Elle était très en colère.
« Le concept d’achat et de vente d’êtres humains n’a été inventé que chez les Derkus, ajouta Kemal.
— Ailleurs, on n’a pas eu à l’inventer, répliqua Tagiri. Ce n’est pas parce qu’Agafna a fabriqué la première roue que quelqu’un d’autre ne l’aurait fait plus tard.
— Au contraire ; nous savons pertinemment que l’esclavage – le commerce des hommes – n’a pas été découvert dans la seule partie du monde où l’influence des Derkus ne s’est pas fait sentir. »
Kemal se tut.
« En Amérique, fit Diko.
— En Amérique, répéta Kemal. Et là où les personnes n’étaient jamais conçues comme propriété, que trouvait-on ?
— L’asservissement était loin d’être inconnu en Amérique, objecta Tagiri.
— Sous d’autres formes que j’ai citées plus haut. Mais les hommes en tant que propriété, les hommes affectés d’une valeur marchande, ça n’existait pas. Et c’est un des éléments qui vous plaît le plus dans votre idée de contrecarrer les plans de Colomb : préserver le seul continent où l’esclavage ne s’est jamais développé. Je me trompe ?
— Ce n’est pas le motif principal de notre étude de Colomb, répondit Tagiri.

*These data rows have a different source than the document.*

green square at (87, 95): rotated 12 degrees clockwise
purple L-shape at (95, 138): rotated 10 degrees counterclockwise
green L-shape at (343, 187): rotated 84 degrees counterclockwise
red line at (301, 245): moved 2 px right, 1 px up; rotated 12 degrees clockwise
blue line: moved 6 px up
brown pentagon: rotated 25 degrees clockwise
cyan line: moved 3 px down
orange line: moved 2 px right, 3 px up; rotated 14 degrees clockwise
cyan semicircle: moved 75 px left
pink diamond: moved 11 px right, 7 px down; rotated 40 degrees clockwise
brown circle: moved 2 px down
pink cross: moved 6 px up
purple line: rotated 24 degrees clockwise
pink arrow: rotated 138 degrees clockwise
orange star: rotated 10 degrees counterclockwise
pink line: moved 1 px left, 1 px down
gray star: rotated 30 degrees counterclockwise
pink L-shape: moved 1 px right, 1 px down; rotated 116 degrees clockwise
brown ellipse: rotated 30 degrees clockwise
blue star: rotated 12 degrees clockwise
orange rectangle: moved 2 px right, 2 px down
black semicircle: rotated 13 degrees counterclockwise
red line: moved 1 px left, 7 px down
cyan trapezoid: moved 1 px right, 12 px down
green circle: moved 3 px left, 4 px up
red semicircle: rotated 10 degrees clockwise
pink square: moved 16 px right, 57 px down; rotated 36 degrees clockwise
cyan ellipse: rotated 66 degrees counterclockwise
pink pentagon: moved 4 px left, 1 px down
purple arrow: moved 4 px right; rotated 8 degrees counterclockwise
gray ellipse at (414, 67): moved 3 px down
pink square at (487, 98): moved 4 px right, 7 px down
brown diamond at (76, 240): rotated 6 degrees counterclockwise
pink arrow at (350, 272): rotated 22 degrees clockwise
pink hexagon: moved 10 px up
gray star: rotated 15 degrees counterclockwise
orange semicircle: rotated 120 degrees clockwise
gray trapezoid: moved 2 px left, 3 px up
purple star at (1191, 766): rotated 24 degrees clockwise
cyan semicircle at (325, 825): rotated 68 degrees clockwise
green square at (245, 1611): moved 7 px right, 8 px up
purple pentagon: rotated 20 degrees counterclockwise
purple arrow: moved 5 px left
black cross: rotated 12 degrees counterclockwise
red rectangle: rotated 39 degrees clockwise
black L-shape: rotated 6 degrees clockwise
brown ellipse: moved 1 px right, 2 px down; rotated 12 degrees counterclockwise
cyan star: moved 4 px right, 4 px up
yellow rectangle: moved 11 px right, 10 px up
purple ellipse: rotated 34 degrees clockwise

— Eh bien, vous feriez bien de pousser un peu plus vos études, parce que l’esclavage a été le substitut direct des sacrifices humains. Ne me dites pas que vous préférez la torture et le massacre des prisonniers tels que les pratiquaient les Mayas, les Iroquois, les Aztèques et les Caraïbes ! C’est plus civilisé, à vos yeux ? Ces victimes étaient offertes aux dieux !
— Vous ne me ferez jamais croire qu’on a purement et simplement troqué les sacrifices humains contre l’esclavage.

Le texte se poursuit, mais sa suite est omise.